BRIEF: Set out the lines below as a numbered list, skipping any blank lines and leaving out the pictures.

++++++++++

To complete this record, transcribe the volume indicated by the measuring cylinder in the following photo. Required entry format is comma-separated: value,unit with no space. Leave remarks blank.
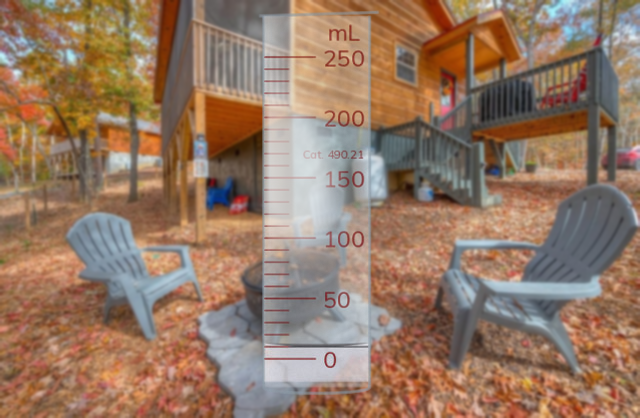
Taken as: 10,mL
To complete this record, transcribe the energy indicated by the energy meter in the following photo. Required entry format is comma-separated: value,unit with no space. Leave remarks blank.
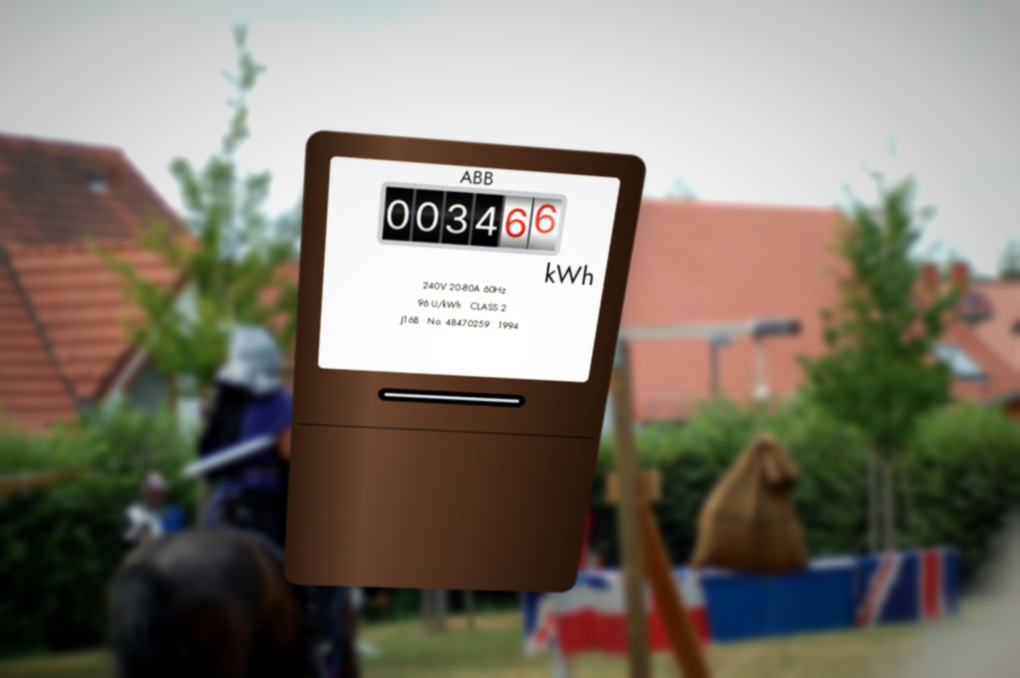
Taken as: 34.66,kWh
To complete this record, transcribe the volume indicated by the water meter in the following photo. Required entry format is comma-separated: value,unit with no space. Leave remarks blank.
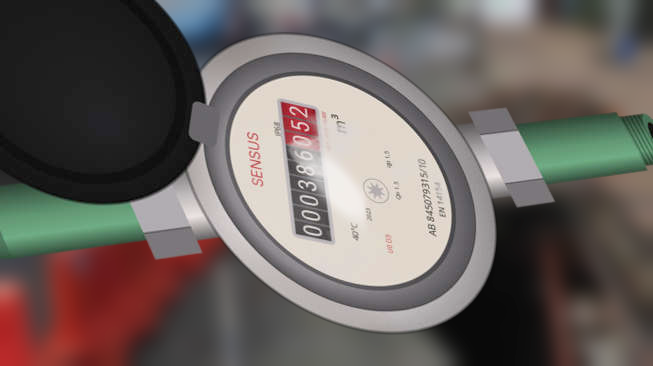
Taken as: 386.052,m³
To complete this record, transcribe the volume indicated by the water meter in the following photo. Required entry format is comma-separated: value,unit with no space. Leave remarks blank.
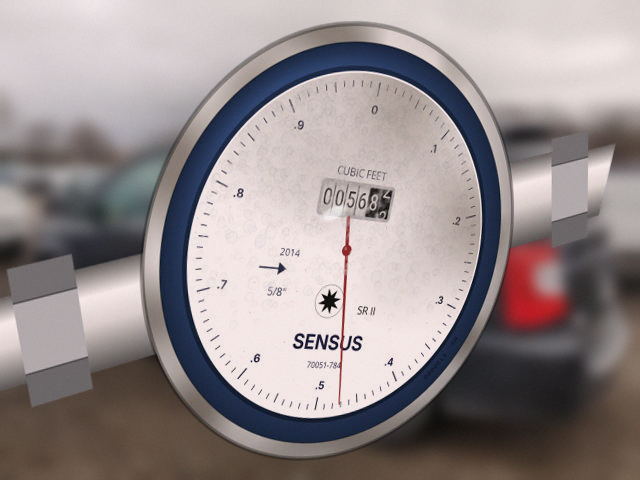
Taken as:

++++++++++

FINISHED EXERCISE:
1. To complete this record, transcribe the volume indicated by the measuring cylinder in the following photo. Required entry format is comma-separated: value,unit with no space. Leave remarks blank.
2. Taken as: 10,mL
3. To complete this record, transcribe the energy indicated by the energy meter in the following photo. Required entry format is comma-separated: value,unit with no space. Leave remarks blank.
4. Taken as: 34.66,kWh
5. To complete this record, transcribe the volume indicated by the water meter in the following photo. Required entry format is comma-separated: value,unit with no space. Leave remarks blank.
6. Taken as: 386.052,m³
7. To complete this record, transcribe the volume indicated by the water meter in the following photo. Required entry format is comma-separated: value,unit with no space. Leave remarks blank.
8. Taken as:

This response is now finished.